Start of Extracted records

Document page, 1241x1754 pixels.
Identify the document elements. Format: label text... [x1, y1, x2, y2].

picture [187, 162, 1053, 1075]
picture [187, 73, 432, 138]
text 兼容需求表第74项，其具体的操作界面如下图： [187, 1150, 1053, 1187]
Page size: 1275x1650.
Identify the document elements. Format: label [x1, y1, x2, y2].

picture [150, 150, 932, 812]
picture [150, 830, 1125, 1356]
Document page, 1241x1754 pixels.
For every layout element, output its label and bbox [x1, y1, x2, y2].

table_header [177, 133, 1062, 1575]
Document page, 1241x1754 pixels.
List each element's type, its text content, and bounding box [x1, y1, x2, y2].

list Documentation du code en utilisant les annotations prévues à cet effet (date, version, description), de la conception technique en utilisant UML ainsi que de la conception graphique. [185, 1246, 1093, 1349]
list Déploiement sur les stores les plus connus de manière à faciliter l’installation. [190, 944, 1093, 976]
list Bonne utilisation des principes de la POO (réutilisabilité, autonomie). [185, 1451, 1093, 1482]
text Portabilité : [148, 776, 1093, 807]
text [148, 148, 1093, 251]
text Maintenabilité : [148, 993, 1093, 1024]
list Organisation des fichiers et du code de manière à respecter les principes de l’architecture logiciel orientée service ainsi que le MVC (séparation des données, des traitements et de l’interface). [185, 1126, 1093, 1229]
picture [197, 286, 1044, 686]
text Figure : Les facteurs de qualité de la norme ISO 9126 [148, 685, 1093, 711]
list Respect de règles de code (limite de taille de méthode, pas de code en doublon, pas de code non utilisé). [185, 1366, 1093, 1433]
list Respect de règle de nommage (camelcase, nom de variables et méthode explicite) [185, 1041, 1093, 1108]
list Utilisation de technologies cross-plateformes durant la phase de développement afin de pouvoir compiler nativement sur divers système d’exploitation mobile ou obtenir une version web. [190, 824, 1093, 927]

End of Extracted records

Please output the complete data exactly.

• [Solution for this problem]
Document page, 1241x1754 pixels.
Identify the document elements. Format: label text... [x1, y1, x2, y2].

picture [187, 162, 1053, 1075]
picture [187, 73, 432, 138]
text 兼容需求表第74项，其具体的操作界面如下图： [187, 1150, 1053, 1187]
Page size: 1275x1650.
Identify the document elements. Format: label [x1, y1, x2, y2].

picture [150, 150, 932, 812]
picture [150, 830, 1125, 1356]
Document page, 1241x1754 pixels.
For every layout element, output its label and bbox [x1, y1, x2, y2].

table_header [177, 133, 1062, 1575]
Document page, 1241x1754 pixels.
List each element's type, its text content, and bounding box [x1, y1, x2, y2].

list Documentation du code en utilisant les annotations prévues à cet effet (date, version, description), de la conception technique en utilisant UML ainsi que de la conception graphique. [185, 1246, 1093, 1349]
list Déploiement sur les stores les plus connus de manière à faciliter l’installation. [190, 944, 1093, 976]
list Bonne utilisation des principes de la POO (réutilisabilité, autonomie). [185, 1451, 1093, 1482]
text Portabilité : [148, 776, 1093, 807]
text [148, 148, 1093, 251]
text Maintenabilité : [148, 993, 1093, 1024]
list Organisation des fichiers et du code de manière à respecter les principes de l’architecture logiciel orientée service ainsi que le MVC (séparation des données, des traitements et de l’interface). [185, 1126, 1093, 1229]
picture [197, 286, 1044, 686]
text Figure : Les facteurs de qualité de la norme ISO 9126 [148, 685, 1093, 711]
list Respect de règles de code (limite de taille de méthode, pas de code en doublon, pas de code non utilisé). [185, 1366, 1093, 1433]
list Respect de règle de nommage (camelcase, nom de variables et méthode explicite) [185, 1041, 1093, 1108]
list Utilisation de technologies cross-plateformes durant la phase de développement afin de pouvoir compiler nativement sur divers système d’exploitation mobile ou obtenir une version web. [190, 824, 1093, 927]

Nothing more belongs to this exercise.